Due to the lack of resilience the population has in coping with climatic variations, One Village's planned interventions aimed to provide households with knowledge and resources to help them overcome factors that were hampering their farming productivity.
Namwendwa Primary School:
The majority of the agriculture program at Namwendwa was dedicated to growing maize and the rest to cassava, potatoes, bananas and pineapples. From these crops, the students would receive maize porridge around four days a week and on the other day receive either potatoes or cassava with some beans and dodo.
Since the initiation of this program the aim was to hand it over to the community, so that it could be sustained independently, this was done at the beginning of 2014.
Butaaya Primary School:
Prior to 2011, the majority of students were not receiving a daily lunch because parents could not afford to supply the necessary maize and grinding fees –the exact same problem found at Namwendwa Primary before the implementation of the agriculture program.

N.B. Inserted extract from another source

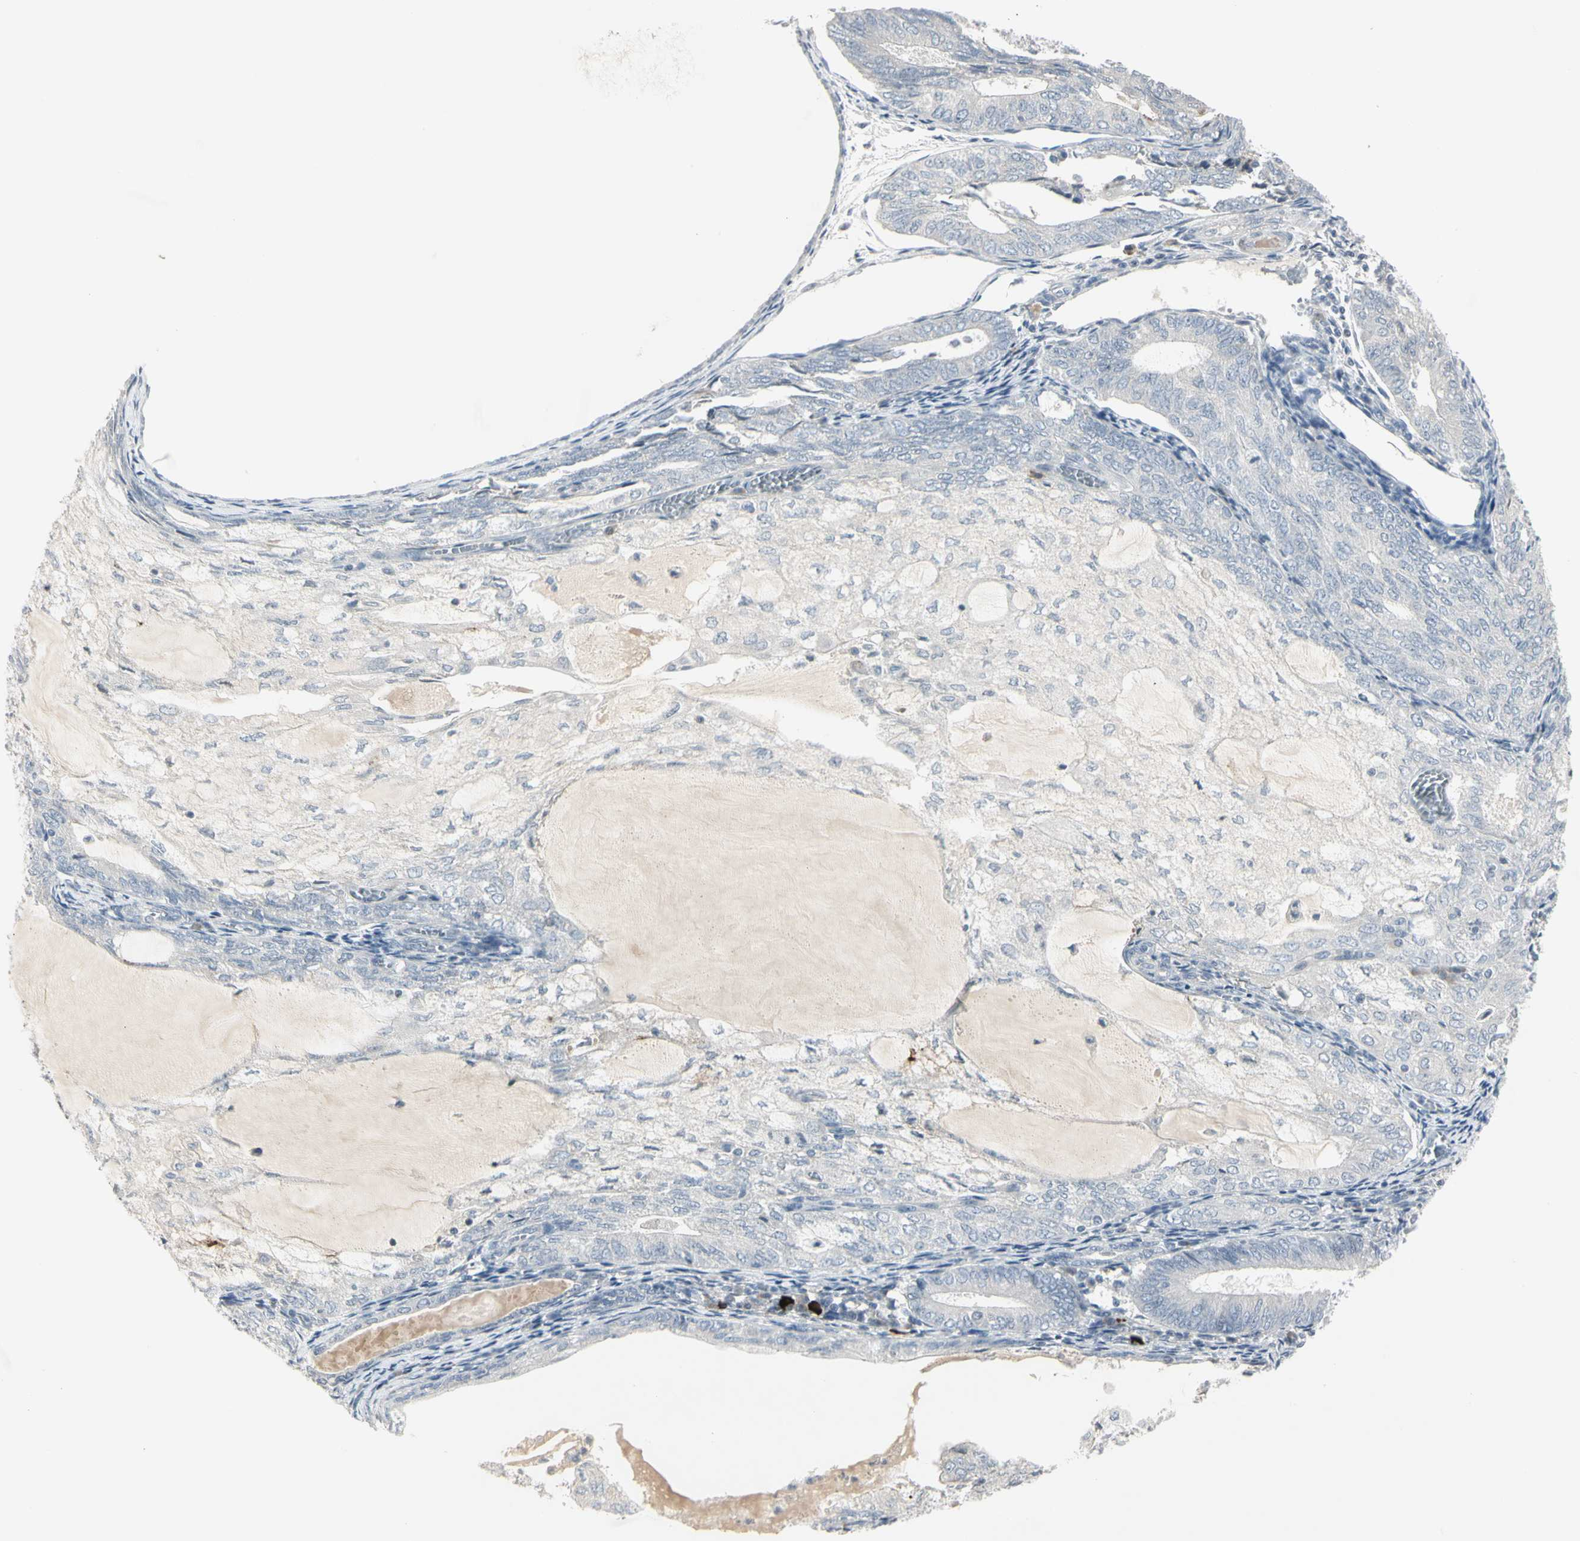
{"staining": {"intensity": "negative", "quantity": "none", "location": "none"}, "tissue": "endometrial cancer", "cell_type": "Tumor cells", "image_type": "cancer", "snomed": [{"axis": "morphology", "description": "Adenocarcinoma, NOS"}, {"axis": "topography", "description": "Endometrium"}], "caption": "High magnification brightfield microscopy of endometrial adenocarcinoma stained with DAB (3,3'-diaminobenzidine) (brown) and counterstained with hematoxylin (blue): tumor cells show no significant positivity. (DAB (3,3'-diaminobenzidine) immunohistochemistry, high magnification).", "gene": "DMPK", "patient": {"sex": "female", "age": 81}}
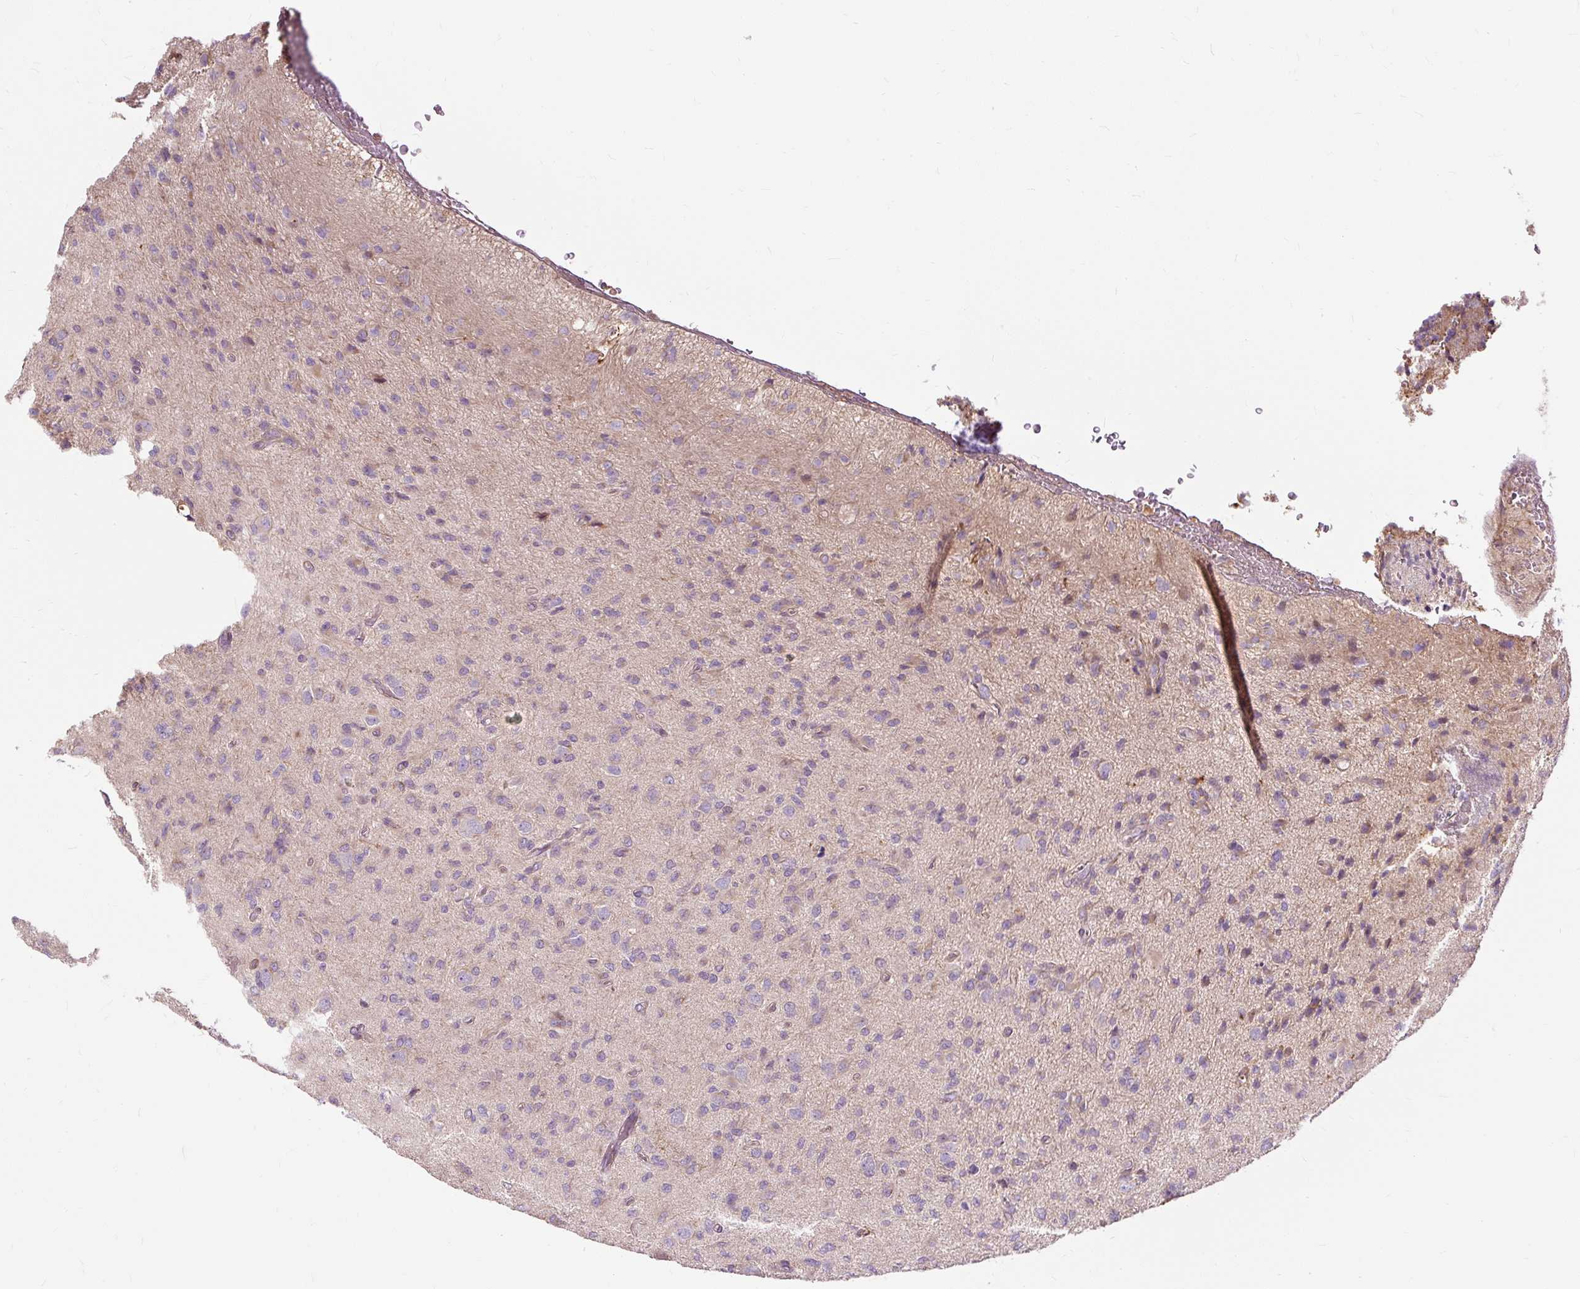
{"staining": {"intensity": "negative", "quantity": "none", "location": "none"}, "tissue": "glioma", "cell_type": "Tumor cells", "image_type": "cancer", "snomed": [{"axis": "morphology", "description": "Glioma, malignant, High grade"}, {"axis": "topography", "description": "Brain"}], "caption": "This is an IHC image of glioma. There is no expression in tumor cells.", "gene": "TSPAN8", "patient": {"sex": "male", "age": 36}}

On that basis, a similar plot was established at Butaaya Primary School in September 2010 with the aim of growing enough maize to provide for student lunches.
At the beginning of 2014 this program was handed over to the school to ensure that it would not become dependent on external funds.
Nalango Secondary School:
Nalango Secondary School is very unique in that it managed to raise money to begin its own agriculture program. Therefore, One Village supports the school by educating one of the agriculture teachers about organic farming techniques that he can then teach his pupils.